### Source text
════════════════════
I tried what you are doing and finally broke down and installed the OAK and man what a difference it made.


----------



## wjlundyjr (Nov 23, 2008)

My basement corn stove flat out would not run, until I added OAK.  I would get a healthy blaze going and come back a few minutes latter and it would be fizzeled out.  Added the OA and the things goes like a blow torch, my OA has a ball valve so I can turn down the air supply.

My new wood stove on the upper level (Ithought for sure I'd need OA) can go like an inferno 24*7 with no OA and is easily controlable with the stoves air controls..  But I do leave the stoves door open awhil until a hot draft is going.


----------



## pt0872 (Nov 23, 2008)

My OAK isnt installed....thinking I'm going to do that this week after reading this.

I put my hand over the intake on the stove and couldnt really feel air being pulled in. Should I 
be able to feel the air being sucked in or is it very subtle?


----------



## wilbilt (Nov 23, 2008)

I have been on the fence about installing an OAK.
My stove uses a single fan, which means a single source for both combustion and heat exchanger air.

If I connect it to the outside, it may burn better and reduce drafts, but then I will be continuously attempting to heat the freezing air from outside instead of the preheated inside air.

BTW, it is a mobile home, but nowhere near airtight. In addition to all of the drafts around the windows and doors, there is an OAK installed at the furnace blower with an automatic damper to allow fresh air replacement.


----------



## Xena (Nov 23, 2008)

wilbilt said:
			
		

> If I connect it to the outside, it may burn better and reduce drafts,
> but then I will be continuously attempting to heat the freezing air
> from outside instead of the preheated inside air.



That is the idea. The stove is better off using the colder air to run..



			
				wilbilt said:
			
		

> I have been on the fence
> about installing an OAK. BTW, it is a mobile home...




Please check your stove installation manual, I'm pretty sure outside air
is required for all pellet stove mobile home installations.


----------



## wilbilt (Nov 23, 2008)

zeta said:
			
		

> That is the idea. The stove is better off using the colder air to run..



Yes, better to burn, but how about the loss in heating efficiency when it is pushing freezing air through the heat exchanger instead of warm inside air?



			
				zeta said:
			
		

> Please check your stove installation manual, I'm pretty sure outside air
> is required for all pellet stove mobile home installations.
════════════════════
### Material provided
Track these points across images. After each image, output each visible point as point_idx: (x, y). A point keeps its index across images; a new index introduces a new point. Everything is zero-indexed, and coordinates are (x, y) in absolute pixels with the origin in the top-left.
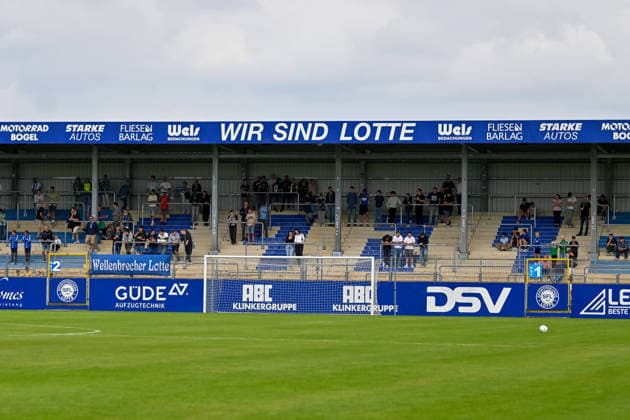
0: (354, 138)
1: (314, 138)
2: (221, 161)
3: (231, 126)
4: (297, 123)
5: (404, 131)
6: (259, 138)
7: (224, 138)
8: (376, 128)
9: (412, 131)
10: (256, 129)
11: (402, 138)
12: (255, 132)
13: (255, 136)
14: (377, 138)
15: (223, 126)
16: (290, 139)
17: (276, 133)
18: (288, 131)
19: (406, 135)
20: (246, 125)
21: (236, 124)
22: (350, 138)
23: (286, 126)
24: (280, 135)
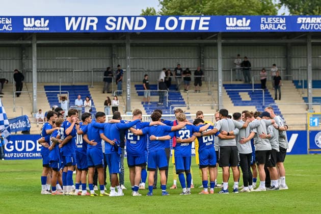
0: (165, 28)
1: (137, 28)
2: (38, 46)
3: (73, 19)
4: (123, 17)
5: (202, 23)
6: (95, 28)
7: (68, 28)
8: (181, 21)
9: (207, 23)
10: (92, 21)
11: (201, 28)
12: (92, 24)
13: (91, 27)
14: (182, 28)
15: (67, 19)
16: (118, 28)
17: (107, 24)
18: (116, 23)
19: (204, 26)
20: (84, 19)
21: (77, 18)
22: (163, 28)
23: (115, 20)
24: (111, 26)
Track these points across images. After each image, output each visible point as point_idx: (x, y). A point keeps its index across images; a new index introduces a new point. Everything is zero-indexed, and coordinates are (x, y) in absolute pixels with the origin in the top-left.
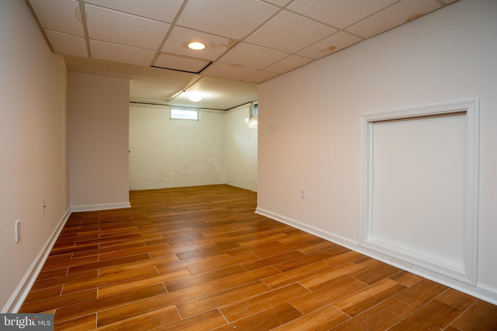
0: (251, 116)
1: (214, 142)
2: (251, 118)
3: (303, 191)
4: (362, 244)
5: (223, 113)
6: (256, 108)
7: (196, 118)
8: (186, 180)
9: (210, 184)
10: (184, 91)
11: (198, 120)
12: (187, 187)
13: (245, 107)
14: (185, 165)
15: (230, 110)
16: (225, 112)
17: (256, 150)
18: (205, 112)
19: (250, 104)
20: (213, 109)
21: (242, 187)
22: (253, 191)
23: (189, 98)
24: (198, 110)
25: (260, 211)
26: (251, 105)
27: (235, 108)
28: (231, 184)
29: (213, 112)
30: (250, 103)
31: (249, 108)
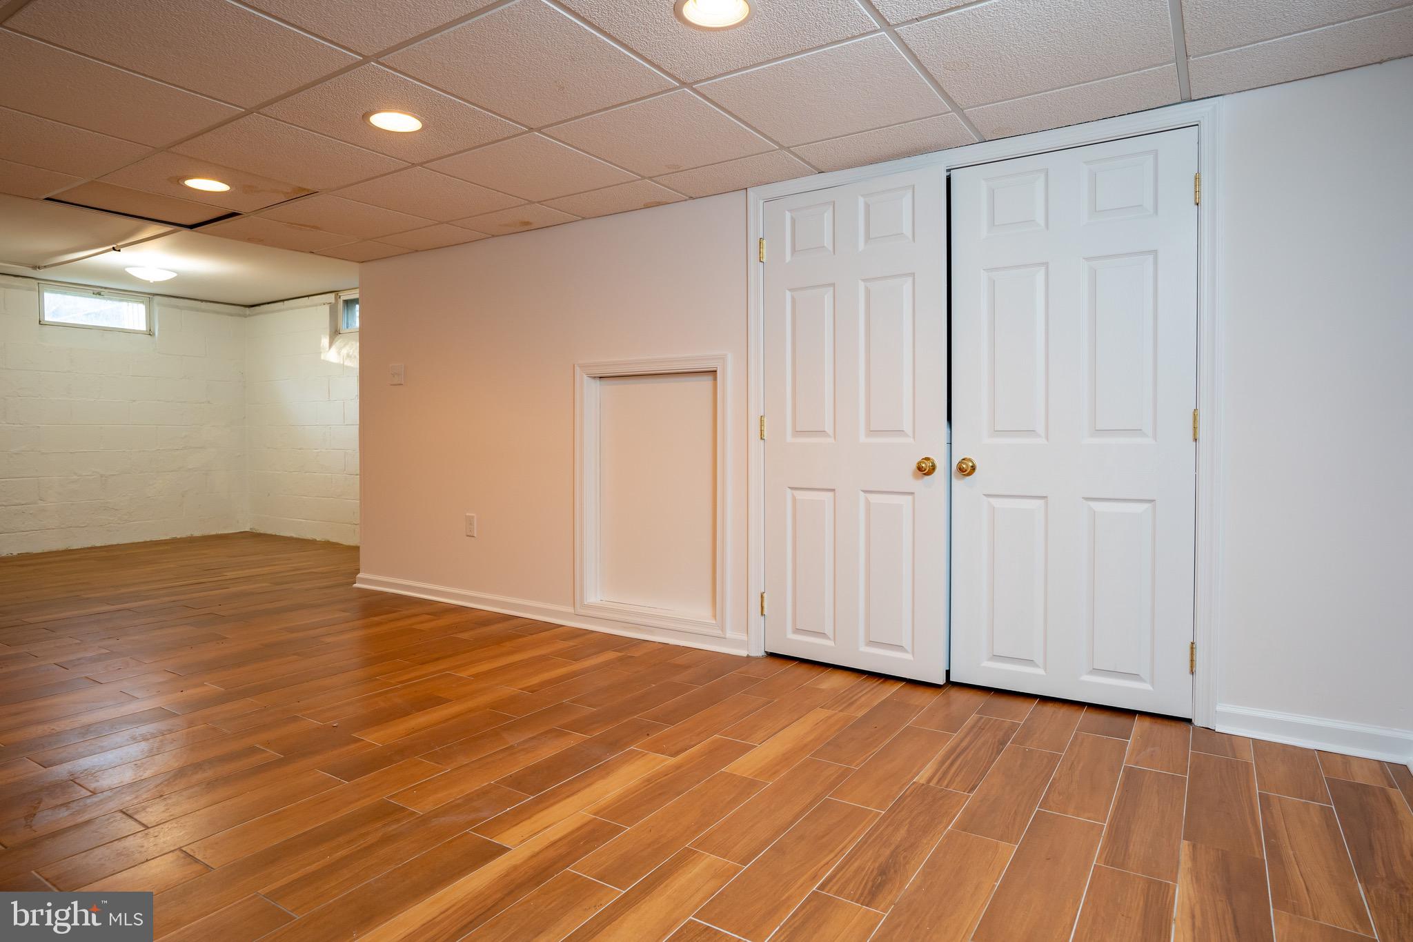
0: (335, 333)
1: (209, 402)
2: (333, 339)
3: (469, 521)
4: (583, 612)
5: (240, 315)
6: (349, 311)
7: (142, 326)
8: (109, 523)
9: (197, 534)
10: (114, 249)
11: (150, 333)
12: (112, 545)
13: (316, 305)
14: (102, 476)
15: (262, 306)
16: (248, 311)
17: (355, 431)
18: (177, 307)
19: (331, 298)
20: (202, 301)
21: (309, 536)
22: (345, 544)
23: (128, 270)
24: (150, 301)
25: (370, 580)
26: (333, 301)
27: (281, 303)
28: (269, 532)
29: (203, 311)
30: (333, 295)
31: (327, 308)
════════════════════
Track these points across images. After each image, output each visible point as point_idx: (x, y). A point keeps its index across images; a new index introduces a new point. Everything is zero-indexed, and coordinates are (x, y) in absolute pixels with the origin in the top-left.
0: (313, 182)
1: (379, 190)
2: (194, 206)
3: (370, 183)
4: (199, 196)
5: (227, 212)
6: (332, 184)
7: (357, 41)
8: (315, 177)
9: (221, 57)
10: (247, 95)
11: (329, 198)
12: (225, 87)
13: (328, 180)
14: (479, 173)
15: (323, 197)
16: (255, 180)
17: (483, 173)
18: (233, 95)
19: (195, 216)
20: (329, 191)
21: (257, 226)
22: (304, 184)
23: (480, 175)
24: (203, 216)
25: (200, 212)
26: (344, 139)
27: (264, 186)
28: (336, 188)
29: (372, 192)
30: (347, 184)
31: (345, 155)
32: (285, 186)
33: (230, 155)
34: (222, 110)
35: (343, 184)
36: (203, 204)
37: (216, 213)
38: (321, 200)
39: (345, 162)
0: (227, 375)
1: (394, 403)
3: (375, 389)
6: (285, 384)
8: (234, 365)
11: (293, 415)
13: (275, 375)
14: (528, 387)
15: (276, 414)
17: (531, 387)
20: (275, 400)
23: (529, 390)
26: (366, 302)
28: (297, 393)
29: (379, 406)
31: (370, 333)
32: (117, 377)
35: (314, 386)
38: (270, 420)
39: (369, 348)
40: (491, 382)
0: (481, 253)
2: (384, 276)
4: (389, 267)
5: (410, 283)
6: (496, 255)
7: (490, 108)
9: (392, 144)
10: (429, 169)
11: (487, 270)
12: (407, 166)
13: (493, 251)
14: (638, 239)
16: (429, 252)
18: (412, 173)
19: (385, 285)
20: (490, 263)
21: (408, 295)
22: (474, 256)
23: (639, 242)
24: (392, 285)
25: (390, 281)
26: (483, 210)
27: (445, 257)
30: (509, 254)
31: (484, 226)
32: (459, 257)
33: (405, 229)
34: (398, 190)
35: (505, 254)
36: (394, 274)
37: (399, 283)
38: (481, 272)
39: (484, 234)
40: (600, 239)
════════════════════
### Assigned task A
In the outside-air thread, what does wjlundyjr's outside air setup have that lets him turn down the air supply?
### Assigned task B
List every distinct username that appears as a post header in the outside-air thread.
Rely only on the outside-air thread to answer.

### Result A
A ball valve.

### Result B
wjlundyjr, pt0872, wilbilt, Xena